Was that something that surprised you—that writing a book is mostly editing?

Yeah. Honestly, I thought we were done with this thing, like, five different times.

Were there other things you feel you learned about writing by doing this project?

Absolutely. I wish I could write this book now. I remember you said that to me at one point—a writer learns how to write each book by writing it. By the time you’re done, you’re great at it, but it’s too late to apply those skills.

I also learned that you don’t ever really feel like a book is finished to your satisfaction. You sort of have to abandon it and let it go out into the world. I was surprised how hard it was. And I was surprised that we wrote a really good book. It’s better than I thought it would be.

What have you written that you were most proud of?

I would say the first thing I ever wrote that I thought was an achievement was my final-exam report for test-pilot school. I flew an F-15, which I had never flown before, evaluated its flying qualities and the performance of the engines, then came back and wrote a report. It was probably an inch and a half thick. That was the first thing I wrote that I was really proud of.

I was also really proud of the part I wrote in my journal during my year in space about growing up in New Jersey and what my neighborhood was like, the flowers. I think that was the best creative writing I ever did.

What is your favorite part of “Endurance”?

The part where I’m outside the Space Station on a spacewalk and I’m disoriented. When I read that, it still gives me goosebumps.

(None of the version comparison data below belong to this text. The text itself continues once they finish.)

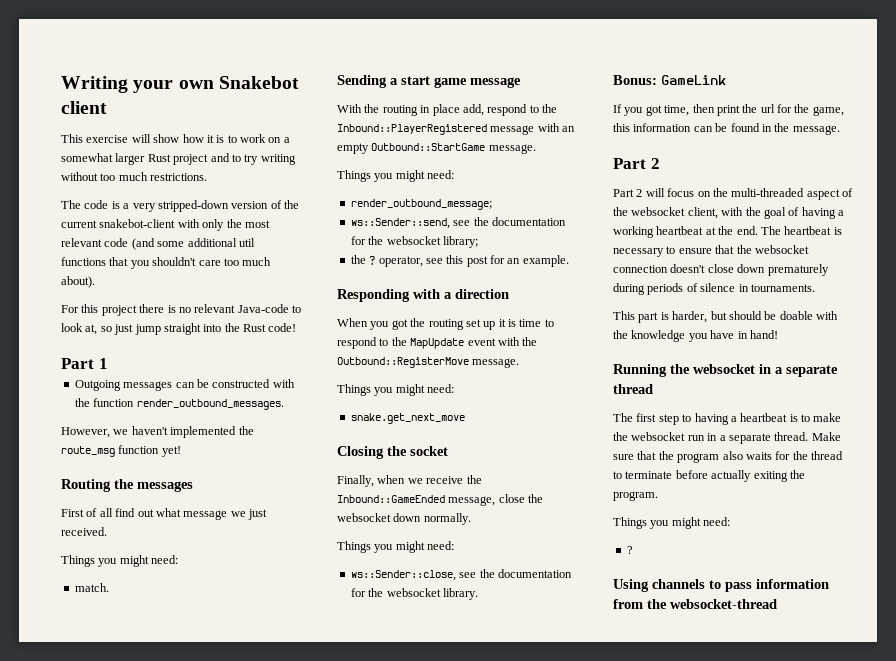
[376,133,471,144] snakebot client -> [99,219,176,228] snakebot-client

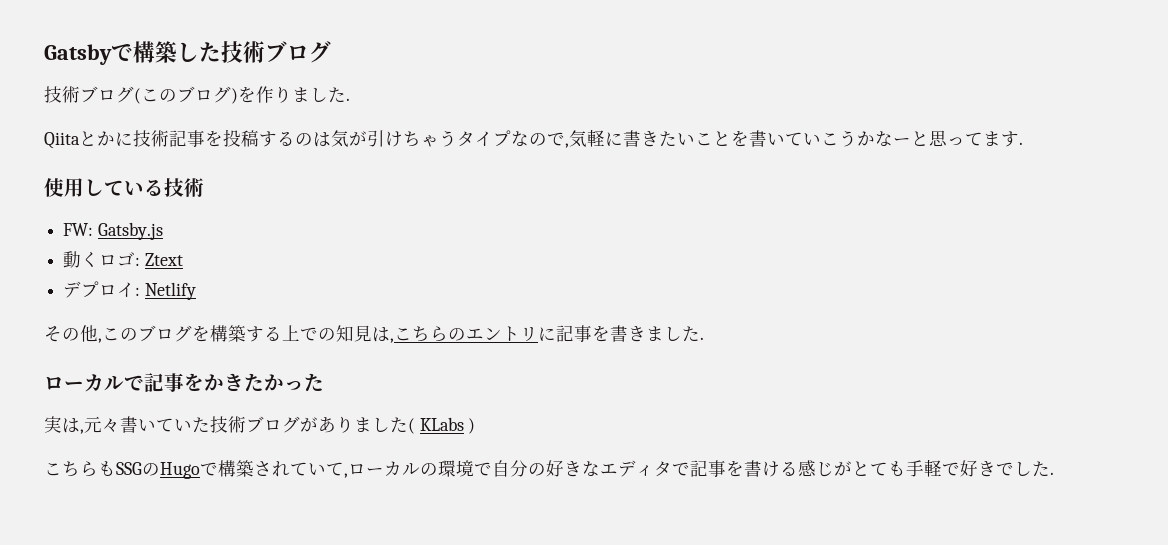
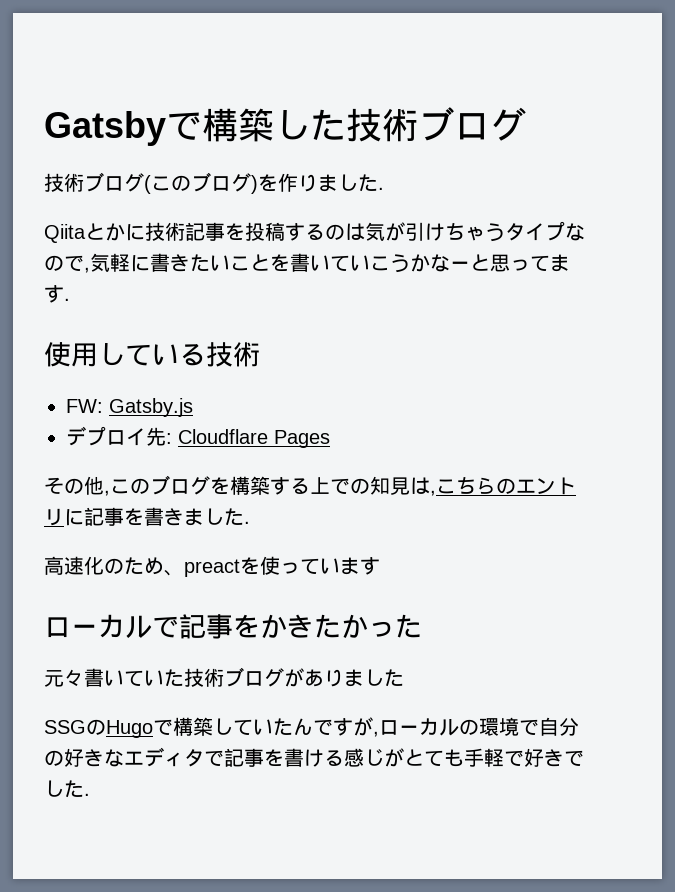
[63,251,183,268] // 動くロゴ: Ztext -> (193, 407) none
[135,282,196,300] : Netlify -> [146,427,330,448] 先: Cloudflare Pages
(704, 338) none -> [44,556,380,577] // 高速化のため、preactを使っています
[44,416,84,434] 実は, -> (422, 626) none
[408,417,476,434] [44,460,344,479] ( KLabs ) // こちらもSSGのHugoで構築されていて -> [44,717,373,738] // SSGのHugoで構築していたんですが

In the darkness, I get turned around and upside down. I can see only what’s immediately in front of my face, like a scuba diver in murky waters, and it’s completely disorienting. Everything looks unfamiliar in the dark.

I start to head in a direction I think is the right one, then realize it’s wrong, but I can’t tell whether I’m upside down or right side up. I read some mile markers—numbers attached to the handrails—to Megan [in Mission Control], hoping she can help tell me where I am.

“It looks much different in the dark,” I tell Megan.

“Roger that,” she says.

“Did I not go far enough aft?” I ask. “Let me go back to my safety tether.” I figure once I find the place where my tether is attached I’ll be able to get my bearings.

“We’re working on cuing up the sun for you,” Megan jokes, “but it’s going to be another five minutes.”

I look in the direction I think is Earth, hoping to catch a glimpse of some city lights 250 miles below in the darkness to get my bearings. If I just knew which way Earth is, I could figure out where I am on the truss. When I look around, all I see is black.